Make the pumpkin filling
- Preheat oven to combi steam setting, 350°F/180°C. If your oven has variable steam settings, use 50% steam. If it doesn't, don’t worry. Just set to combi steam at the correct temperature and the oven will figure out the humidity for you .
- Combine pumpkin puree with sugars, syrup, spices and salt in a saucepan and set over medium heat. Stir frequently, scraping the bottom of the pan, until hot and slightly caramelized, about 4-6 minutes. The mixture will thicken, get darker in color and take on a shine; if it sputters, it’s done. Remove from heat to cool slightly.2 cups pumpkin puree, 1/4 cup granulated sugar, 1/4 cup brown sugar, 2 Tablespoons maple syrup, 2 teaspoons pumpkin pie spice, 1/2 teaspoon ground cinnamon, 3/4 teaspoon fine salt
- Whisk the eggs together with the half-and-half or cream in a small bowl, then slowly whisk into the warm pumpkin mixture until smooth.2 eggs, 1 cup half-and-half
- Pour into the prepared pie crust and bake just until the center of the pie remains wobbly, approximately 40-45 minutes. Check for doneness by shaking the pie lightly but quickly. If the filling sloshes around it’s not done; it should be just a little jello-like in the center. If it looks completely solid, it’s overdone (don’t worry, just make extra whipped cream for serving!).

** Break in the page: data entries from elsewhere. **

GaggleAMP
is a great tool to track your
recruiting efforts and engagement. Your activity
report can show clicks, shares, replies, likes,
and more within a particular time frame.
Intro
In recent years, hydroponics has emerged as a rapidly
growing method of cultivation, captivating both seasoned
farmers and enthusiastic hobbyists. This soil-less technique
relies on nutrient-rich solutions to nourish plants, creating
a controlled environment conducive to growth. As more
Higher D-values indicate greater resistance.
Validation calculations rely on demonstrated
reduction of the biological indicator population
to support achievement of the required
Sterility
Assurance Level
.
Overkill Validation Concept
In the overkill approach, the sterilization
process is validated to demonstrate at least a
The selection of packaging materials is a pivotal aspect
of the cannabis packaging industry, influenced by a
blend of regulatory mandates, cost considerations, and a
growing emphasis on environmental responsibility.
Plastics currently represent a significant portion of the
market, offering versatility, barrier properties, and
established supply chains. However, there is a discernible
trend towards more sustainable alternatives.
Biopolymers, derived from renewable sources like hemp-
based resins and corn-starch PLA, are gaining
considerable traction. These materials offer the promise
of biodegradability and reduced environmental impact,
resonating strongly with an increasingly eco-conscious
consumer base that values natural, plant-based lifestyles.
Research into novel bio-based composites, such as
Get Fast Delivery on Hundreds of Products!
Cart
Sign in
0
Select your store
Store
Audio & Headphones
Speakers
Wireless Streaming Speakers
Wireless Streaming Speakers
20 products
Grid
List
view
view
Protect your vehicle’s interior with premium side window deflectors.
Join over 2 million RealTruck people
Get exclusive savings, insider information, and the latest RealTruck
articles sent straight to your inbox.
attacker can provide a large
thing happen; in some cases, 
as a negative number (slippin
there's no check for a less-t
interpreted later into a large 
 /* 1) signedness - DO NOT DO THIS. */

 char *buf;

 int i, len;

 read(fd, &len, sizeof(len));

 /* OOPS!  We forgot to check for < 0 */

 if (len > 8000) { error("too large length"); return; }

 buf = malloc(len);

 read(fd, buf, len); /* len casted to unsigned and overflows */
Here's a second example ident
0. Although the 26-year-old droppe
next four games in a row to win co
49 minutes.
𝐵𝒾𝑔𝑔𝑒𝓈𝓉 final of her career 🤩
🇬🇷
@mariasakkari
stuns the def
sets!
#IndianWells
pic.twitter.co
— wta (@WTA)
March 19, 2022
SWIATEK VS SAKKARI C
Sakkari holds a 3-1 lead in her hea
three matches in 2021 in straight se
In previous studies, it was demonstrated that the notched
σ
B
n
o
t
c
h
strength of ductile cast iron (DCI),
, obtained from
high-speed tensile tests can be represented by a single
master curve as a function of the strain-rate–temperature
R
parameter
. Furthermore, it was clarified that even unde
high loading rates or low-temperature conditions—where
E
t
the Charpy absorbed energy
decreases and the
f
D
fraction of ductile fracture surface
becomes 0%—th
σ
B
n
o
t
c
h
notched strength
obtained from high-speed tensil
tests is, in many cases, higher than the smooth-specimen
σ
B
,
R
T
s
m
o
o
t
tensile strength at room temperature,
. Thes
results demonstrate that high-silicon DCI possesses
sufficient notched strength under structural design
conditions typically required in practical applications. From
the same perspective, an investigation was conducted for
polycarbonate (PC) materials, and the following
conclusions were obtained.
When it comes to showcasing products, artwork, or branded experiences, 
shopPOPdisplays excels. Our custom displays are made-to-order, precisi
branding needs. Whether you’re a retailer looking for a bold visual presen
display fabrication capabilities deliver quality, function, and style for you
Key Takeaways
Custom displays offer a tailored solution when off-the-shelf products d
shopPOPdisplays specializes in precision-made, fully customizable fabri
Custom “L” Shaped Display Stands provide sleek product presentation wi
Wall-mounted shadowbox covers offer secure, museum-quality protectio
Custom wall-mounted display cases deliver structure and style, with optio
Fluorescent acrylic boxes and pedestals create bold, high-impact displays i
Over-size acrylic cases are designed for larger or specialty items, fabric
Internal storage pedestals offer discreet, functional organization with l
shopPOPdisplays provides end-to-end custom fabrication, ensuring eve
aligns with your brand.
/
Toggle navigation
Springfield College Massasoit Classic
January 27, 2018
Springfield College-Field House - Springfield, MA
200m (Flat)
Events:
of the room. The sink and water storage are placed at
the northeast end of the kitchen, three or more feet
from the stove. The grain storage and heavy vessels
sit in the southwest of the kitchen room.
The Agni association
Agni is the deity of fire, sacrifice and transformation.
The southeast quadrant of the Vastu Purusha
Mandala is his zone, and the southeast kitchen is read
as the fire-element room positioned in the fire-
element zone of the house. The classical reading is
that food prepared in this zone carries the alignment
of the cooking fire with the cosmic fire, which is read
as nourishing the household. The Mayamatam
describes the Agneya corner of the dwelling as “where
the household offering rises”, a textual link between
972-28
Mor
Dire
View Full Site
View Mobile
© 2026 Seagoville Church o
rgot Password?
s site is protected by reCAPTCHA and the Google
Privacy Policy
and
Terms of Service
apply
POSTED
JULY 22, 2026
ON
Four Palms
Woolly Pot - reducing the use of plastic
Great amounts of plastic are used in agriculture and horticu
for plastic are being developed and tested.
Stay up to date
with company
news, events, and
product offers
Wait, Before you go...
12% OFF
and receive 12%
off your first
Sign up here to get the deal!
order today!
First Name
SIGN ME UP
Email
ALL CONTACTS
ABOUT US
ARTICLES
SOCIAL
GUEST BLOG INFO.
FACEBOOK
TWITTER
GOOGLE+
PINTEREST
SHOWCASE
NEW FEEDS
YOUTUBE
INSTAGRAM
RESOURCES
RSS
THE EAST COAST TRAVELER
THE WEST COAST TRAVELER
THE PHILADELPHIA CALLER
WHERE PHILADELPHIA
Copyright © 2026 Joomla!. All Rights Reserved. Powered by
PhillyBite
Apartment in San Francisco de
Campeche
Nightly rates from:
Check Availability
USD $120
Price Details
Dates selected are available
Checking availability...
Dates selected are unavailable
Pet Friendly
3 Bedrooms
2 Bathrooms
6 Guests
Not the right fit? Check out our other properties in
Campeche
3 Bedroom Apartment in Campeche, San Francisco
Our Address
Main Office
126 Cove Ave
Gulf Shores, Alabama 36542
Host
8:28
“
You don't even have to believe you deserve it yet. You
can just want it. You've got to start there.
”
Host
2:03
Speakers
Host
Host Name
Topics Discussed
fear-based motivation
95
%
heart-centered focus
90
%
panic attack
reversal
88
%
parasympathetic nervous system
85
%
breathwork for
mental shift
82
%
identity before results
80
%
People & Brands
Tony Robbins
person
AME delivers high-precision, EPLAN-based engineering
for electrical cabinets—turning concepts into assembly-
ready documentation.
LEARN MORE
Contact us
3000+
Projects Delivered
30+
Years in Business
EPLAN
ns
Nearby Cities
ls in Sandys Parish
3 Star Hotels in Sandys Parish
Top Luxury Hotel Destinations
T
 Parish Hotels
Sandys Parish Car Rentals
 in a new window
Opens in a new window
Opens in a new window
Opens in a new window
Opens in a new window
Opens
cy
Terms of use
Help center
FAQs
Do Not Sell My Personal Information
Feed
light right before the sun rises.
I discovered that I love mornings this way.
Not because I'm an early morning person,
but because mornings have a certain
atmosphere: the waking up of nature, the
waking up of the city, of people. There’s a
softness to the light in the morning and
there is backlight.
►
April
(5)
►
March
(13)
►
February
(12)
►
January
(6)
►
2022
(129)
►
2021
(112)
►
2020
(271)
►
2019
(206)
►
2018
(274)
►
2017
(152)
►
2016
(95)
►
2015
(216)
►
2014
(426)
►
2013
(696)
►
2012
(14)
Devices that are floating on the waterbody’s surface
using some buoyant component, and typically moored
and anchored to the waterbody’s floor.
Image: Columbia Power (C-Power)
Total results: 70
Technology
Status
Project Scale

- Remove pie from oven and set on a wire rack to cool completely. The filling will set and firm up as it cools. Serve with freshly whipped cream spiked with maple syrup.
- Rachel’s advice (which I happen to totally agree with): you can use canned pumpkin but if you’re going to roast your own pumpkin for pie, butternut is the way to go. Pumpkins (even ‘sugar pie’ pumpkins) can be bitter or stringy, but butternut is beautifully sweet and smooth every time, and satisfyingly bright orange. Pumpkin puree can be made up to 5 days in advance and kept in the fridge, or up to 3 months in advance and frozen.
- Rachel uses Anna’s Ginger Thins for her cookie crumbs. I use the same, or ‘gingernut’ cookies which are available readily in Australian supermarkets but hard to find in the USA. You can also use Biscoff cookies, which are less gingery and more cinnamon-y, but very delicious.
- Unbaked pie crust is happy, tightly wrapped in the freezer, for months. So you can definitely get ahead with that step.
- Baked pie keeps up to 48 hours at cool room temperature.
- A lot of people chill pumpkin pie, and some even prefer to eat it straight from the fridge. A freshly baked pumpkin pie doesn’t need to be refrigerated but if you’re concerned about food safety, cover and refrigerate after the pie has cooled completely. Rachel recommends baking the day before, or morning of the day you plan to serve so it cools slowly. You’ll have the lighter texture and fuller flavor of a freshly baked pie without it sitting out too long.